__THE EXERCISE__.
Could you rewrite the data from the line containing "scientific name: Disphragis" up to and including its last line, putting "vernacular name" wherever "common name" appears and changing nothing else?

__DATA LINES__.
------------------------------------------------------------
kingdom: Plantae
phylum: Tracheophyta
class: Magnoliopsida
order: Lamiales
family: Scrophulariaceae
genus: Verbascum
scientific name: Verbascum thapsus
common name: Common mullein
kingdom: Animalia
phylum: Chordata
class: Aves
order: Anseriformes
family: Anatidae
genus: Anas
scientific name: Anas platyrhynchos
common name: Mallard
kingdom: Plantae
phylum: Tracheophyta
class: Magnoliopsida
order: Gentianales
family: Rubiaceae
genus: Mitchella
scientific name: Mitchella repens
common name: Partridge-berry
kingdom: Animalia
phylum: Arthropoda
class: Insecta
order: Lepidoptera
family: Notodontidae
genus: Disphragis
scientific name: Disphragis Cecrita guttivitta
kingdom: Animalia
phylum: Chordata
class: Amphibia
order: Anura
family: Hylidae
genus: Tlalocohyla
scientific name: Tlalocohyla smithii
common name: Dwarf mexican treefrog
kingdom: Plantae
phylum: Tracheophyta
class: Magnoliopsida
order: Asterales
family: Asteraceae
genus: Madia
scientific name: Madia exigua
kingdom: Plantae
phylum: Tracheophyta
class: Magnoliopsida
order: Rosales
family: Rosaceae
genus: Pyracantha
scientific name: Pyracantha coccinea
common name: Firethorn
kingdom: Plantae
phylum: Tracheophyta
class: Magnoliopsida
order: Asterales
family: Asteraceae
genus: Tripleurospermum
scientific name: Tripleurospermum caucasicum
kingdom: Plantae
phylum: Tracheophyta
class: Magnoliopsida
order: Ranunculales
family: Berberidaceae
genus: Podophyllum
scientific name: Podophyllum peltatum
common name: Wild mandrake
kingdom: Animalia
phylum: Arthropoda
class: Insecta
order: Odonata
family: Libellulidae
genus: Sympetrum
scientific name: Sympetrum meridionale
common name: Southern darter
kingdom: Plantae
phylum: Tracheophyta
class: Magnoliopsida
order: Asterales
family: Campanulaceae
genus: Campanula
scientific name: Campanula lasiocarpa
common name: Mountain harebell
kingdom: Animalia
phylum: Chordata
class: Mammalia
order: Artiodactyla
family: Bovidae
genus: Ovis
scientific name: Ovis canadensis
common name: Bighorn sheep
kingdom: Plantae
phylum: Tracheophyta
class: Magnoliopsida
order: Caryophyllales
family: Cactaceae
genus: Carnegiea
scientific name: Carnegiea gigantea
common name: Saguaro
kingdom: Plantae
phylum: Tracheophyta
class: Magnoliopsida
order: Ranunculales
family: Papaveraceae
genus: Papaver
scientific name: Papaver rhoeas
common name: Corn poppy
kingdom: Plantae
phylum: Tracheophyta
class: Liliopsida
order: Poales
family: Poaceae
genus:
------------------------------------------------------------
__FINAL RESULT__.
scientific name: Disphragis Cecrita guttivitta
kingdom: Animalia
phylum: Chordata
class: Amphibia
order: Anura
family: Hylidae
genus: Tlalocohyla
scientific name: Tlalocohyla smithii
vernacular name: Dwarf mexican treefrog
kingdom: Plantae
phylum: Tracheophyta
class: Magnoliopsida
order: Asterales
family: Asteraceae
genus: Madia
scientific name: Madia exigua
kingdom: Plantae
phylum: Tracheophyta
class: Magnoliopsida
order: Rosales
family: Rosaceae
genus: Pyracantha
scientific name: Pyracantha coccinea
vernacular name: Firethorn
kingdom: Plantae
phylum: Tracheophyta
class: Magnoliopsida
order: Asterales
family: Asteraceae
genus: Tripleurospermum
scientific name: Tripleurospermum caucasicum
kingdom: Plantae
phylum: Tracheophyta
class: Magnoliopsida
order: Ranunculales
family: Berberidaceae
genus: Podophyllum
scientific name: Podophyllum peltatum
vernacular name: Wild mandrake
kingdom: Animalia
phylum: Arthropoda
class: Insecta
order: Odonata
family: Libellulidae
genus: Sympetrum
scientific name: Sympetrum meridionale
vernacular name: Southern darter
kingdom: Plantae
phylum: Tracheophyta
class: Magnoliopsida
order: Asterales
family: Campanulaceae
genus: Campanula
scientific name: Campanula lasiocarpa
vernacular name: Mountain harebell
kingdom: Animalia
phylum: Chordata
class: Mammalia
order: Artiodactyla
family: Bovidae
genus: Ovis
scientific name: Ovis canadensis
vernacular name: Bighorn sheep
kingdom: Plantae
phylum: Tracheophyta
class: Magnoliopsida
order: Caryophyllales
family: Cactaceae
genus: Carnegiea
scientific name: Carnegiea gigantea
vernacular name: Saguaro
kingdom: Plantae
phylum: Tracheophyta
class: Magnoliopsida
order: Ranunculales
family: Papaveraceae
genus: Papaver
scientific name: Papaver rhoeas
vernacular name: Corn poppy
kingdom: Plantae
phylum: Tracheophyta
class: Liliopsida
order: Poales
family: Poaceae
genus:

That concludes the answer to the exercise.